QUOTED PASSAGE START
Al-Hazem FC
- Full name: Al-Hazem Saudi Club
- Nicknames: Hazem Al-Samood (Determination and resilience)
- Founded: 1957; 69 years ago
- Ground: Al-Hazem Club Stadium Ar Rass, Saudi Arabia
- Capacity: 8,000
- President: Talal Al-Ablan
- Head coach: Jalel Kadri
- League: Saudi Pro League
- 2025–26: Saudi Pro League, 9th of 18
- Website: alhazem.sa
| Home colours | Away colours | Third colours |

= Al-Hazem FC =

Association football club in Ar Rass, Saudi Arabia

Al-Hazem Saudi Club (نادي الحزم السعودي) is a Saudi Arabian professional football club based in Ar Rass, that competes in the Saudi Pro League, the top tier of the Saudi Arabian football system.

==History==
Al-Hazem colors are red, yellow and blue. Al-Hazem have won the Saudi Third Division once in the 1997–98 season, and have finished runners-up once in the Saudi Second Division in the 1999–00 season. The club have won the Saudi First Division once in the 2004–05 season and won their first promotion to the Pro League. The club spent 6 consecutive seasons in the top flight before getting relegated.

The club play their home games at Al-Hazem Stadium in Ar Rass.

==Honours==
Saudi First Division League
- Winners (2): 2004–05, 2020–21
- Runners-up (2): 2017–18, 2022–23
- Play-off winners: 2024–25

Saudi Second Division League
- Runners-up (1): 1999–2000

Saudi Third Division
- Winners (1): 1997–98

Al-Qassim Regional League
- Winners (9): 1967–68, 1969–70, 1970–71, 1971–72, 1980–81, 1984–85, 1990–91, 1994–95, 1997–98

==Coaching staff==

| Position | Name |
|---|---|
| Head coach | TUN Jalel Kadri |
| Assistant coach | TUN Kamel Zaiem TUN Ali Boumnijel |
| Goalkeeper coach | KSA Yasser Hawsawi |
| Fitness coach | KSA Salman Al-Muharrabeh |
| Analyst | KSA Abdullah Al-Ghanim |
| Doctor | KSA Mohamed Al-Abbas |
| Physiotherapist | KSA Waleed Al-Marzouq |
| Performance director | KSA Saad Al-Khaibri |

===Managerial history===

- ALG Boualem Laroum (1997 – 2000)
QUOTED PASSAGE END
EXERCISE SET:
a. According to the Al-Hazem FC page, in what town is the club based?
b. Please say whether each statement agrees with the Al-Hazem FC page: (i) the club's colors are red, yellow and blue; (ii) its ground holds 10,000 people; (iii) it has won the Saudi Third Division twice. Answer yes or no for each and quote the deciding words.
ENTRIES SUPPLIED START
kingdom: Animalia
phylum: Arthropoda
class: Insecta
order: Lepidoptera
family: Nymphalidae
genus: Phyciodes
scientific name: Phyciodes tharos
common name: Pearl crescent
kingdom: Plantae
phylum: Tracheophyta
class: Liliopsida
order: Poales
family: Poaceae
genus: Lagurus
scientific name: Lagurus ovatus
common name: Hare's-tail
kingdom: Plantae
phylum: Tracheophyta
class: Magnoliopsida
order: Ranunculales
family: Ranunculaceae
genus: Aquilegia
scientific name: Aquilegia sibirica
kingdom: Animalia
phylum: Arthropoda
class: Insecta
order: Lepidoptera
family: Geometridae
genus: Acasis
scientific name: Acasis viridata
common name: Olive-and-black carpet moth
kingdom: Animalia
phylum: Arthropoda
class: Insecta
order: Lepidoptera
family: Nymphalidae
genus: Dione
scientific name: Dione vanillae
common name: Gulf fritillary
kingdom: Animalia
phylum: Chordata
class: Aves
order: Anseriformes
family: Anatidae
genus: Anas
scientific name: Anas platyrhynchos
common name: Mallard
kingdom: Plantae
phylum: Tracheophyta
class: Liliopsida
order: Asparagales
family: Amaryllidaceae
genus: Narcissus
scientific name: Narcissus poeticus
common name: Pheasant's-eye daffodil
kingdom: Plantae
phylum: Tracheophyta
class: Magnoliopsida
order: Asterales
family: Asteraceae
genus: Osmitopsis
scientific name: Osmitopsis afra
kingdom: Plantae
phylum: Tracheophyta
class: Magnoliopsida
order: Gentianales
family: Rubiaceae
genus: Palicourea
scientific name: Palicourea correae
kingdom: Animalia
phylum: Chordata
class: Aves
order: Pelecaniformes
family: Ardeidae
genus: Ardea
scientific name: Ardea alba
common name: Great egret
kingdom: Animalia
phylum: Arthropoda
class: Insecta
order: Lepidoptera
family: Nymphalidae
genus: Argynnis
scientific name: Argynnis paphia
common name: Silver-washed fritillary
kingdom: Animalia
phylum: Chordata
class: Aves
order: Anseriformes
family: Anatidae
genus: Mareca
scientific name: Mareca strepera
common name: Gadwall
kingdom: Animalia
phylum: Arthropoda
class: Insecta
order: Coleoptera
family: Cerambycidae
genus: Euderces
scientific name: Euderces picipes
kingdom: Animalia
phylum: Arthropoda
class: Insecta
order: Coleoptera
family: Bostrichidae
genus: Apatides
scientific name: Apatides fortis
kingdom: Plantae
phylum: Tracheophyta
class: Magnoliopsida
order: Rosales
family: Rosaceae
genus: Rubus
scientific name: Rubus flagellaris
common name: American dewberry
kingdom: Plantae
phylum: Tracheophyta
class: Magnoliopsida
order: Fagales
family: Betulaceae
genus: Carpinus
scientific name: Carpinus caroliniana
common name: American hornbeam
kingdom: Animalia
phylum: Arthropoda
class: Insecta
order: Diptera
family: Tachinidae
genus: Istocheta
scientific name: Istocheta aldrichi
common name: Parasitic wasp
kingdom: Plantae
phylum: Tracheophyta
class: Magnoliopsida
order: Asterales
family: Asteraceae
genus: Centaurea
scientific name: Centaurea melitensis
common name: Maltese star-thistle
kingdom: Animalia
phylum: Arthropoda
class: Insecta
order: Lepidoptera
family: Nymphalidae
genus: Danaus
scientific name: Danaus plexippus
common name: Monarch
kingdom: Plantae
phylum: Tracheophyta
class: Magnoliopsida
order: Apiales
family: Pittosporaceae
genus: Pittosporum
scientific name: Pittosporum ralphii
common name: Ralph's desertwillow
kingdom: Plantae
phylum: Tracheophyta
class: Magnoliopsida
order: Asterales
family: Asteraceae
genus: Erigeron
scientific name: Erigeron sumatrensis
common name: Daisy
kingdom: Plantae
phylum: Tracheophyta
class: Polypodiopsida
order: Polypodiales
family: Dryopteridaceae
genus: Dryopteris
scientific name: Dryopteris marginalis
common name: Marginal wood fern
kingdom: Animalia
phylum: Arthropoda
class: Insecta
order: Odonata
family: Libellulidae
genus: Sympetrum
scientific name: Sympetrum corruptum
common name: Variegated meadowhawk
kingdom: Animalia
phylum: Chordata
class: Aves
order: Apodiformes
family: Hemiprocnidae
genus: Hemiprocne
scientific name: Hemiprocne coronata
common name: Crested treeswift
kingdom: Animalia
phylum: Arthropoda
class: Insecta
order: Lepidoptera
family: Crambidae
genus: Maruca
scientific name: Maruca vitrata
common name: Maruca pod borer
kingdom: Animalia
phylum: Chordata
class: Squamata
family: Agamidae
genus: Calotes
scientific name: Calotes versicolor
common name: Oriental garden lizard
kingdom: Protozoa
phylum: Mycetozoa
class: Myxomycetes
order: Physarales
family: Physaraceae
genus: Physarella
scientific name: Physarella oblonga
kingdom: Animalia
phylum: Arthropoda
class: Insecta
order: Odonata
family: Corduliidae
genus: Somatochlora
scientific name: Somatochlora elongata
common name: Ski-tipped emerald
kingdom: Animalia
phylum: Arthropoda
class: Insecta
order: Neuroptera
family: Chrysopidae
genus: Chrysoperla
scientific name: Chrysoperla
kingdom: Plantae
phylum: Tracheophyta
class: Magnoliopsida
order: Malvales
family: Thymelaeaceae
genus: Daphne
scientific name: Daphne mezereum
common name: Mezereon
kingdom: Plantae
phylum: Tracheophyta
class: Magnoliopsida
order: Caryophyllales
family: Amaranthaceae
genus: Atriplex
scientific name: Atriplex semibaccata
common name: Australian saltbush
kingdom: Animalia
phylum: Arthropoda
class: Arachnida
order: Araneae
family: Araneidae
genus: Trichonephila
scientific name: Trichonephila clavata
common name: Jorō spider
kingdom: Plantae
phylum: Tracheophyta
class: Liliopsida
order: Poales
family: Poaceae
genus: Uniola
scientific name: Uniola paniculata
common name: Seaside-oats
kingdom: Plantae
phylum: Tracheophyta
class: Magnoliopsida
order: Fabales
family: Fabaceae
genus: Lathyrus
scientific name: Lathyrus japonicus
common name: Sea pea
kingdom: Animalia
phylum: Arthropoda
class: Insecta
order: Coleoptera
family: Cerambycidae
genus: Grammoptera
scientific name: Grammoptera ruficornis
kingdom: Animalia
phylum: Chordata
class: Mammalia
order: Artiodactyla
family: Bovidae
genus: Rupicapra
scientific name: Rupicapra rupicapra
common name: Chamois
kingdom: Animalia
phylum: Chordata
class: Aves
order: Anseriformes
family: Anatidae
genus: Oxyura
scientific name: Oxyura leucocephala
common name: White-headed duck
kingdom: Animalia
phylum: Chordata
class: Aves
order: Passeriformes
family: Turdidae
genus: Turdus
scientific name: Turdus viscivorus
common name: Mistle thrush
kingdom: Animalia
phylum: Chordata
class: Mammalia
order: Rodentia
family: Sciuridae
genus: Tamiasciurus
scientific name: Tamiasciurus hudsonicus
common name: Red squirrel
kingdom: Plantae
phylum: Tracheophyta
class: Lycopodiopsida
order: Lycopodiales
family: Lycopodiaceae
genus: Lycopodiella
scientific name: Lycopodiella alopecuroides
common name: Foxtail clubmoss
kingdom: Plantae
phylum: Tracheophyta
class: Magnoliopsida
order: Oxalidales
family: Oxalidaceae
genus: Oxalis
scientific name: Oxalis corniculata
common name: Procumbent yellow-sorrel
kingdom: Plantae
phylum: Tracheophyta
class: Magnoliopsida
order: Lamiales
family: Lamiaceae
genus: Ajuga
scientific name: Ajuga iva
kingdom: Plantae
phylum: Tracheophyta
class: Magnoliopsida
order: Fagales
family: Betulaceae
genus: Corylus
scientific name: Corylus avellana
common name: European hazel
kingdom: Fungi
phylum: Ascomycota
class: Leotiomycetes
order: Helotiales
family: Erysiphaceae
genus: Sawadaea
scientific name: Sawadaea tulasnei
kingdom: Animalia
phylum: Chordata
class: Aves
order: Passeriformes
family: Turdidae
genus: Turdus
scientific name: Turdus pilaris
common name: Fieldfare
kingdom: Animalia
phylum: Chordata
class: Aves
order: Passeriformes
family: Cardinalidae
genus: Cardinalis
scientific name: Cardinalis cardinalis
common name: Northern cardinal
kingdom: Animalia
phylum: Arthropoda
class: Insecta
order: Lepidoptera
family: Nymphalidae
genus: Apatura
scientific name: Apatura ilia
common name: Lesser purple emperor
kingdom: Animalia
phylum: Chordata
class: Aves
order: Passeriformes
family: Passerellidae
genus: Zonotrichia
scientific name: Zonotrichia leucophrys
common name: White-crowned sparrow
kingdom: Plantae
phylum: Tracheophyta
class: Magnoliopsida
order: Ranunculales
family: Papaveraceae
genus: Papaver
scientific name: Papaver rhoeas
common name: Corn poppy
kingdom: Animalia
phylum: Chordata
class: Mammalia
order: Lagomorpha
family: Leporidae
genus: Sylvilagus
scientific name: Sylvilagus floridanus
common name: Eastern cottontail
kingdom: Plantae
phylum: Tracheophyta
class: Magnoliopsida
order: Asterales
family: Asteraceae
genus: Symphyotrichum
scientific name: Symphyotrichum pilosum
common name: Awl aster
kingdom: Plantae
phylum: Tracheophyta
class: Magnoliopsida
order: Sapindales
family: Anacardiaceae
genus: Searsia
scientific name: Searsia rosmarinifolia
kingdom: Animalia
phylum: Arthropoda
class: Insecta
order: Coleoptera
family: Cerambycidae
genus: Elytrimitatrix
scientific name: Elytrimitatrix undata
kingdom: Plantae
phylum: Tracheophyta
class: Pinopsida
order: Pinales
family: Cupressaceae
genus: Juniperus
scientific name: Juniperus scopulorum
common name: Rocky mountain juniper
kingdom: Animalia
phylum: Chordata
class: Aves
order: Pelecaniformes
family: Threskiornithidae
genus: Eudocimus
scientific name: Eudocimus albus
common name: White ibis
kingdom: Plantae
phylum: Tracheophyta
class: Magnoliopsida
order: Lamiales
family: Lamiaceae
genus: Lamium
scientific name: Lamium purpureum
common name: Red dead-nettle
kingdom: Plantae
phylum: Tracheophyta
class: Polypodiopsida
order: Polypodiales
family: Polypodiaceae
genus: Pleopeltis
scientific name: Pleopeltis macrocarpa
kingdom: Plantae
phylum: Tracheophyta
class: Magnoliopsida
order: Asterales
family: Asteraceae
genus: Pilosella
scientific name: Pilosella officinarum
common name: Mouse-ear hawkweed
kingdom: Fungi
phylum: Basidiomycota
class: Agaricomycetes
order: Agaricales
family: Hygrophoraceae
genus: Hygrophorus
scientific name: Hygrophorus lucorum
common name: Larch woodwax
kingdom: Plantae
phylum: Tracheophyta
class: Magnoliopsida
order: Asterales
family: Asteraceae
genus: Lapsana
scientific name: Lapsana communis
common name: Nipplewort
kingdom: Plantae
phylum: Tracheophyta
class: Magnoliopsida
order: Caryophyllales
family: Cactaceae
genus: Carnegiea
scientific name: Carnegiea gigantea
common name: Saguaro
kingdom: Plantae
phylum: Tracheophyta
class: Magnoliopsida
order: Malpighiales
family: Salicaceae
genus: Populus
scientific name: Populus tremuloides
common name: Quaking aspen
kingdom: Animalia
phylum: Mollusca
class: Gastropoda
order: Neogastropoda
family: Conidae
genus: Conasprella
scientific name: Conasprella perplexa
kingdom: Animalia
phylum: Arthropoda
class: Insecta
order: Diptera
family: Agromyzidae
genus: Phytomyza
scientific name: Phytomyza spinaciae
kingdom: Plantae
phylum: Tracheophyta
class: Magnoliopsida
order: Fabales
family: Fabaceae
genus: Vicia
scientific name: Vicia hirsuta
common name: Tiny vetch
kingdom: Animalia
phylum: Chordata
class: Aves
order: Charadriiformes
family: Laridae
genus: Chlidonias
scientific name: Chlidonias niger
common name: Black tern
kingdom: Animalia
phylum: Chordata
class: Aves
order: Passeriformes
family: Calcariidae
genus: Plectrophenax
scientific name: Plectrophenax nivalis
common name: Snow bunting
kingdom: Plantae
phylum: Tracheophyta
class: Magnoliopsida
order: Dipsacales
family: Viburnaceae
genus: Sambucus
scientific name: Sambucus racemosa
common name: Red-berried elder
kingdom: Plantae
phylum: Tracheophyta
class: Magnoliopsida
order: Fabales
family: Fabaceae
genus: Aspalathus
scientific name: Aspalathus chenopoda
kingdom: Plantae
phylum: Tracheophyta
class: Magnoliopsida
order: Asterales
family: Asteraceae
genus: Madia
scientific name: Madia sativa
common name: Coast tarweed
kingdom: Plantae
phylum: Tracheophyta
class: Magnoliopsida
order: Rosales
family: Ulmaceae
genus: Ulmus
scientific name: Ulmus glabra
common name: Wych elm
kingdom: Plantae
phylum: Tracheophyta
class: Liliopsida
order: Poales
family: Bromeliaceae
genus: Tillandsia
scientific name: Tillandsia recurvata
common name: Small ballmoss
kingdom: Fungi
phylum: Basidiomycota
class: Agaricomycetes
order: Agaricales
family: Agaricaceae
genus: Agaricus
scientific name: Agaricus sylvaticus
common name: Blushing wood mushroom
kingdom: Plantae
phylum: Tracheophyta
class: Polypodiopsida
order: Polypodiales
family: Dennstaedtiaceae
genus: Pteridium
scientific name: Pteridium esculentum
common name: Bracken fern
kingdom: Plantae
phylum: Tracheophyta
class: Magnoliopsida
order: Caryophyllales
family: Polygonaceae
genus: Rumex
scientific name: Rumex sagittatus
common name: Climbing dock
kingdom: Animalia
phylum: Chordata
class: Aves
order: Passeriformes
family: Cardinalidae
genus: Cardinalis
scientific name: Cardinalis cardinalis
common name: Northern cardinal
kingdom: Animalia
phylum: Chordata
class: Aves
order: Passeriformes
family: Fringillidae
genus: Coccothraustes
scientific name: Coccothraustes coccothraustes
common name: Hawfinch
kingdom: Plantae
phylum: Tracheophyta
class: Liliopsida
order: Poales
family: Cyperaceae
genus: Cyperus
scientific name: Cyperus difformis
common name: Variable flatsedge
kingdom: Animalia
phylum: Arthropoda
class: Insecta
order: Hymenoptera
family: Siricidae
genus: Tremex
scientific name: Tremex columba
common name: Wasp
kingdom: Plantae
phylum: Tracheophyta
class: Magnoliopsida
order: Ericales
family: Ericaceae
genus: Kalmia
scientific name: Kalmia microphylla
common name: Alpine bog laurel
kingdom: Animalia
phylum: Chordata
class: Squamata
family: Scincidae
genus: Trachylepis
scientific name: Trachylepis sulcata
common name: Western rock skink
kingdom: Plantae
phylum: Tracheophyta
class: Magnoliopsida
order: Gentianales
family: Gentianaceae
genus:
ENTRIES SUPPLIED END
RESULTS FOR EACH TASK:
a. Ar Rass, Saudi Arabia.

b.
(i) Yes: "Al-Hazem colors are red, yellow and blue."
(ii) No: "Capacity: 8,000"
(iii) No: "Al-Hazem have won the Saudi Third Division once in the 1997–98 season"